DOCUMENT EXTRACT.
*** Block opens ***
ClawHub

Fitness Log

SuspiciousAudited by ClawScan on May 10, 2026.

Overview

This is a local fitness tracker, but its script builds Python code from command inputs, so crafted workout or weight values could make it run unintended local commands.

Review this carefully before installing. The local-only design and lack of network access are positive, but the script should be fixed to avoid embedding user inputs into Python code. Avoid logging values copied from untrusted sources until that is corrected.

Findings (2)

Artifact-based informational review of SKILL.md, metadata, install specs, static scan signals, and capability signals. ClawScan does not execute the skill or run runtime probes.

ConcernHigh Confidence
ASI05: Unexpected Code Execution
What this means

A maliciously crafted workout type, duration, note, goal, or similar value could cause the script to run commands on the user's machine under the user's account.

Why it was flagged

User-controlled command arguments are interpolated directly into Python source code. Crafted values containing quotes or Python syntax could break out of the intended string context and execute unintended local code.

Skill content
type="${1:-workout}"; dur="${2:-30}"; note="${3:-}"
python3 << PYEOF
...
cal = cals.get("$type", 6) * int("$dur")
data.append({"type":"$type",...,"note":"$note",...})
*** Block closes ***
RAW DATA.
*** Block opens ***
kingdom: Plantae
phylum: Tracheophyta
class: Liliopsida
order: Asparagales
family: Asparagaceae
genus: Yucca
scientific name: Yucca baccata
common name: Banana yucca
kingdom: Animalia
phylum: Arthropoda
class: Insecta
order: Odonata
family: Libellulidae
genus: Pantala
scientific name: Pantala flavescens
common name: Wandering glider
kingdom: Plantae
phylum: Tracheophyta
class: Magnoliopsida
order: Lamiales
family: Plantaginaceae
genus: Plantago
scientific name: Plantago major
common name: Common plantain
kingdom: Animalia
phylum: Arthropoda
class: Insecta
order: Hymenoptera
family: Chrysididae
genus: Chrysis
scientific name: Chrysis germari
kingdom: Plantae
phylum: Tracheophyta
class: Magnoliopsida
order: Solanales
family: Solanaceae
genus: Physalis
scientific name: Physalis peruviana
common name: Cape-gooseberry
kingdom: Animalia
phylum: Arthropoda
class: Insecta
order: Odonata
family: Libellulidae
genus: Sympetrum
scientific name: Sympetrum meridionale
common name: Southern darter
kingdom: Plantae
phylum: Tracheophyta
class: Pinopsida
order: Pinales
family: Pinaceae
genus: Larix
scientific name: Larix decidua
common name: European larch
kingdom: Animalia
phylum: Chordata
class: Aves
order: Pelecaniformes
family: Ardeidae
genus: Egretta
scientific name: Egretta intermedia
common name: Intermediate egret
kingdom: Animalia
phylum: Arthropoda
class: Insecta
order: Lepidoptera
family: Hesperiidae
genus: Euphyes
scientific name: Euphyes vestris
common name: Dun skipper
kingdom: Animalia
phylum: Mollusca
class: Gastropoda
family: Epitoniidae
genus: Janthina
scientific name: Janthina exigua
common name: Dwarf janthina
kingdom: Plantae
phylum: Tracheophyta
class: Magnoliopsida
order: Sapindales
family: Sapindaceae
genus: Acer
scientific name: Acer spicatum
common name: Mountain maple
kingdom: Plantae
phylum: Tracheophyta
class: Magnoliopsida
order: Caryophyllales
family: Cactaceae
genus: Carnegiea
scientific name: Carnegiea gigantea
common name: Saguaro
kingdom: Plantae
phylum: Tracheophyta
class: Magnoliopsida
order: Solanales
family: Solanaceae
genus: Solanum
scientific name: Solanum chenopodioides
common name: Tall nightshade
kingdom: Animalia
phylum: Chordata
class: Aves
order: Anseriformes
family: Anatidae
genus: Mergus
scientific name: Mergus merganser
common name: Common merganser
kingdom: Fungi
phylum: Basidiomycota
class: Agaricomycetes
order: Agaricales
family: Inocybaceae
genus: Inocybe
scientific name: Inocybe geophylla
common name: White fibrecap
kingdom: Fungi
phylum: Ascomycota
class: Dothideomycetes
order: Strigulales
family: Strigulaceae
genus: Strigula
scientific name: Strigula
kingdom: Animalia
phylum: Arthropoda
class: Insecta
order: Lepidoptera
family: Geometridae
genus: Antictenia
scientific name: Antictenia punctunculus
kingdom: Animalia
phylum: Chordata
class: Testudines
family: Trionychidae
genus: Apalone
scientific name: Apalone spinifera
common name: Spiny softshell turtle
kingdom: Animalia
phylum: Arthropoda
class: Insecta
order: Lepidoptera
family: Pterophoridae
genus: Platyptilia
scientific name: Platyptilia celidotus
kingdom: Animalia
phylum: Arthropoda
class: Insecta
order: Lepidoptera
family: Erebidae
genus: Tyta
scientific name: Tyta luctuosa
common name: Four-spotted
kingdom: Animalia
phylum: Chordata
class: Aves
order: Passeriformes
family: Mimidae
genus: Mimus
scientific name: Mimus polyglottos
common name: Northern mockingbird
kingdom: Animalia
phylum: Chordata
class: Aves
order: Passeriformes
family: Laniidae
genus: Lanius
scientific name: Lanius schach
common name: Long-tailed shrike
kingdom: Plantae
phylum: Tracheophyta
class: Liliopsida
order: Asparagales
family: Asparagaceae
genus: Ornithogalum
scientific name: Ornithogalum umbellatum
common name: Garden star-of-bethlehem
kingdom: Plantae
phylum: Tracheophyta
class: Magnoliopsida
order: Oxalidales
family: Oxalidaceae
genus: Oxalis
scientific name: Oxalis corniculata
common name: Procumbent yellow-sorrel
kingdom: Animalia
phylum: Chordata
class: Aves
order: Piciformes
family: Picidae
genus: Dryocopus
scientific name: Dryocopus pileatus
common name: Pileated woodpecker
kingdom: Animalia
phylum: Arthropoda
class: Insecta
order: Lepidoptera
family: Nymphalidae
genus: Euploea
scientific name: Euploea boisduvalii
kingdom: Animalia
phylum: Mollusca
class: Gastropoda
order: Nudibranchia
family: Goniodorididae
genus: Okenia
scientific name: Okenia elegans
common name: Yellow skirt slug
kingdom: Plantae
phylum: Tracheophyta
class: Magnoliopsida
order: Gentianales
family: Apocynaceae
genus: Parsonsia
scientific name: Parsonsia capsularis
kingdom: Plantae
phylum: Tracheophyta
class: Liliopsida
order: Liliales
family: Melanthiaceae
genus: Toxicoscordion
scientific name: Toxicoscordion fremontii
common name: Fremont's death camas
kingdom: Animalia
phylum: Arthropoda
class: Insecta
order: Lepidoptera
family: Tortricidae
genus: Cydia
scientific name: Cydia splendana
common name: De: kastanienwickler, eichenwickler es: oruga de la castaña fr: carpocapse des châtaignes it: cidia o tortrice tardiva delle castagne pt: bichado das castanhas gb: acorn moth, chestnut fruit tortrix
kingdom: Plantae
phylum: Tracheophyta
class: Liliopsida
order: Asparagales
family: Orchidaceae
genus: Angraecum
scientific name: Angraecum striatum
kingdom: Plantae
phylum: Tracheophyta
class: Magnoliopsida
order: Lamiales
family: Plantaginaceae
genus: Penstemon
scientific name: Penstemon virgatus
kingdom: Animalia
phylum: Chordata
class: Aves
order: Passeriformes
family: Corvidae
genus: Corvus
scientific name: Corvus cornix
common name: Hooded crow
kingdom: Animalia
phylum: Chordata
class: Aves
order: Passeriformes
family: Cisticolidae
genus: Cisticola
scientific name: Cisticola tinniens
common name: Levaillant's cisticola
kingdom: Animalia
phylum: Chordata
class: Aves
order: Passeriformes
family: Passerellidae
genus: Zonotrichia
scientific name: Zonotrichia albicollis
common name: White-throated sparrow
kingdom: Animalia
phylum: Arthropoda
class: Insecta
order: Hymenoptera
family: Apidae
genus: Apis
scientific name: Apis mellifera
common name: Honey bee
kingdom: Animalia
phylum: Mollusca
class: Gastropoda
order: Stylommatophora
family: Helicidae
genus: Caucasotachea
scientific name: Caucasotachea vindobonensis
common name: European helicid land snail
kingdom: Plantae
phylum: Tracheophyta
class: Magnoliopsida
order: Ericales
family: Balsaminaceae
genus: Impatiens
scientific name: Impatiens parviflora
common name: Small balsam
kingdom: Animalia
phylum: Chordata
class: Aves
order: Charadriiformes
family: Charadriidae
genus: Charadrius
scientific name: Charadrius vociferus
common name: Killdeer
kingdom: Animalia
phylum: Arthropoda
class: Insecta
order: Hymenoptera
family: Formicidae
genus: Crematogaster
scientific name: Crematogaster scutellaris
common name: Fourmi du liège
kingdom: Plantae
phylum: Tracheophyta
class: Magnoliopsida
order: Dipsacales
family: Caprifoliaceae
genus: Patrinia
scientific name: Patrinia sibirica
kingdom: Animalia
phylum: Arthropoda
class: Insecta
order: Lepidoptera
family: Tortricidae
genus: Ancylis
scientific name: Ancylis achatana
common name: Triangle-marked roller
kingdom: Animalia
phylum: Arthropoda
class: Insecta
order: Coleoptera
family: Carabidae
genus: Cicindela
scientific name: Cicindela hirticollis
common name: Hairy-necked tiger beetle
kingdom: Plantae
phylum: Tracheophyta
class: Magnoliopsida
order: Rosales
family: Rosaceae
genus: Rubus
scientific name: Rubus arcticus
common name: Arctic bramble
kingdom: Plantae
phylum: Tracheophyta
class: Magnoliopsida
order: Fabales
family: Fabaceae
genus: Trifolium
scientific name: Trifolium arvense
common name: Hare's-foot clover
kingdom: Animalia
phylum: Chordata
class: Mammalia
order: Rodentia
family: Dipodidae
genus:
*** Block closes ***
EXERCISES TO COMPLETE.
1) Reproduce the passage of the Fitness Log review starting at "Fitness Log" and ending at "unintended local commands.".
2) Resume the Fitness Log review from the point where it stops.

EXERCISE RESULTS.
1)
Fitness Log

SuspiciousAudited by ClawScan on May 10, 2026.

Overview

This is a local fitness tracker, but its script builds Python code from command inputs, so crafted workout or weight values could make it run unintended local commands.

2)
Recommendation

Do not use this script with untrusted input. The maintainer should pass values to Python via argv, environment variables, or JSON serialization, and validate numeric fields instead of embedding shell variables into Python code.

NoteHigh Confidence
ASI06: Memory and Context Poisoning
What this means

Workout history and body-weight records remain on disk until the user deletes them, and may be included in local backups or readable by other local processes depending on system permissions.

Why it was flagged

The skill persists workout and weight history in local files. This is expected for a fitness log, but the data can include sensitive personal health information.

Skill content
FIT_DIR="${FIT_DIR:-$HOME/.fitness}"
DB="$FIT_DIR/workouts.json"
...
echo "$(date +%Y-%m-%d)|$w" >> "$FIT_DIR/weight.csv"
Recommendation

Use the skill only if local storage of fitness and weight data is acceptable. Consider file permissions, backups, and manual deletion or export practices.